__İstenenler__: Âşık Veysel hakkındaki metinden, "Hiçbir zaman kalbimizden" sözlerinin geçtiği yerden başlayıp "sonra kör oldu." sözlerinden sonra biten bölümü hiç değiştirmeden çıkarın.

Nüktedan ozan Âşık Veysel, nasıl bir âşıktı?
“Senden aldım bu feryadı / Bu imiş dünyanın tadı/ Anılmazdı Veysel adı/ O sana âşık olmasa” diyordu âşıklık geleneğinin son üstadı Veysel Şatıroğlu. Bir nesil onun dizeleriyle sevmenin ve sevilmenin güzelliğini anlamıştı. Son nefesine kadar "Kürt'ü Türk'ü ne Çerkez'i/ Hep Adem'in oğlu, kızı/ Beraberce şehit, gazi/ Yanlış var mı ve neresi" dizeleriyle birlik ve beraberliğe vurgu yaptı. Ama o sadece duygularını dile getirmekle yetinmedi, doğup büyüdüğü ekmeğini yediği köyünü de mısralarına ilmek ilmek işledi.
Hiçbir zaman kalbimizden ve hafızalarımızdan silinmeyecek büyük ozanımızı ölümünün 45'inci yılında saygı, sevgi ve rahmetle anıyoruz.
Asıl adı Veysel Şatıroğlu olan Âşık Veysel, Sivas'ın Şarkışla ilçesine bağlı Sivrialan köyünde 1894 yılında doğdu. Gülizar Hanım ve Karaca Ahmet çiftinin çocuklarından biri olan Âşık Veysel'in iki kız kardeşi, çiçek hastalığı yüzünden hayatını kaybetti. Yedi yaşına girdiği 1901 yılında Sivas'ta çiçek hastalığı salgınının yaygınlaşması üzerine Âşık Veysel de bu hastalığa yakalandı. Çiçek hastalığı yüzünden 7 yaşında bir gözünü kaybeden Âşık Veysel'in diğer gözü de kısa süre sonra kör oldu.

__Verilen malzeme__:
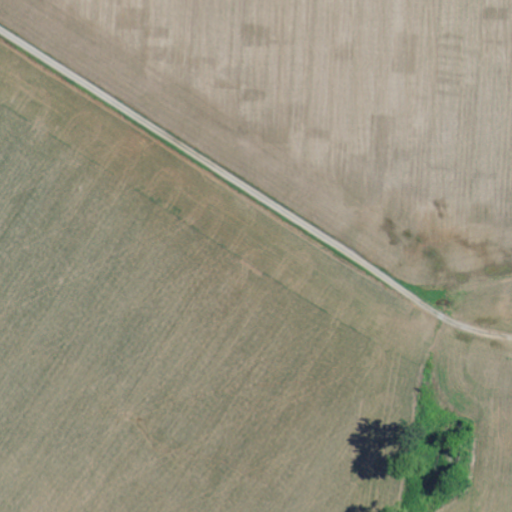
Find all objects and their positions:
road: (252, 191)
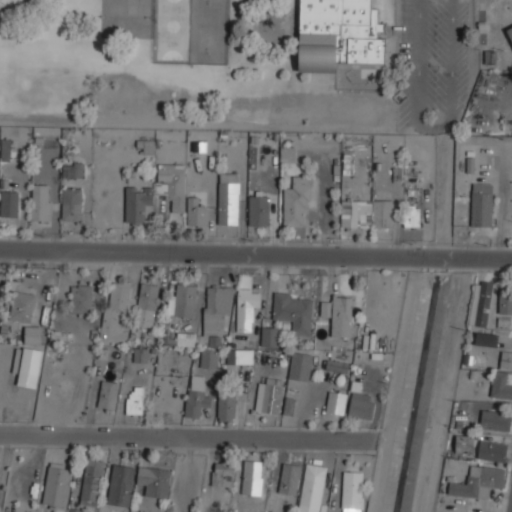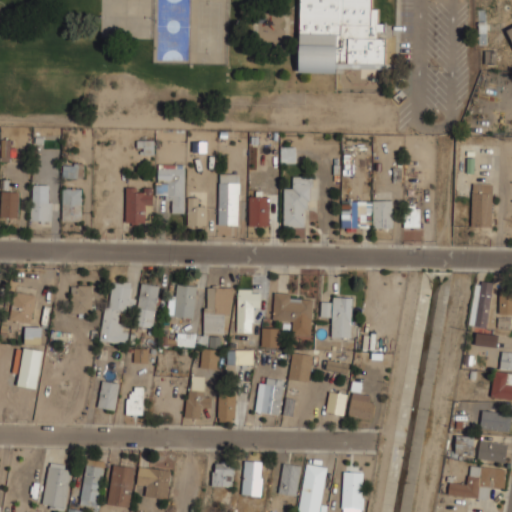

__Alıştırma yanıtı__:
Hiçbir zaman kalbimizden ve hafızalarımızdan silinmeyecek büyük ozanımızı ölümünün 45'inci yılında saygı, sevgi ve rahmetle anıyoruz.
Asıl adı Veysel Şatıroğlu olan Âşık Veysel, Sivas'ın Şarkışla ilçesine bağlı Sivrialan köyünde 1894 yılında doğdu. Gülizar Hanım ve Karaca Ahmet çiftinin çocuklarından biri olan Âşık Veysel'in iki kız kardeşi, çiçek hastalığı yüzünden hayatını kaybetti. Yedi yaşına girdiği 1901 yılında Sivas'ta çiçek hastalığı salgınının yaygınlaşması üzerine Âşık Veysel de bu hastalığa yakalandı. Çiçek hastalığı yüzünden 7 yaşında bir gözünü kaybeden Âşık Veysel'in diğer gözü de kısa süre sonra kör oldu.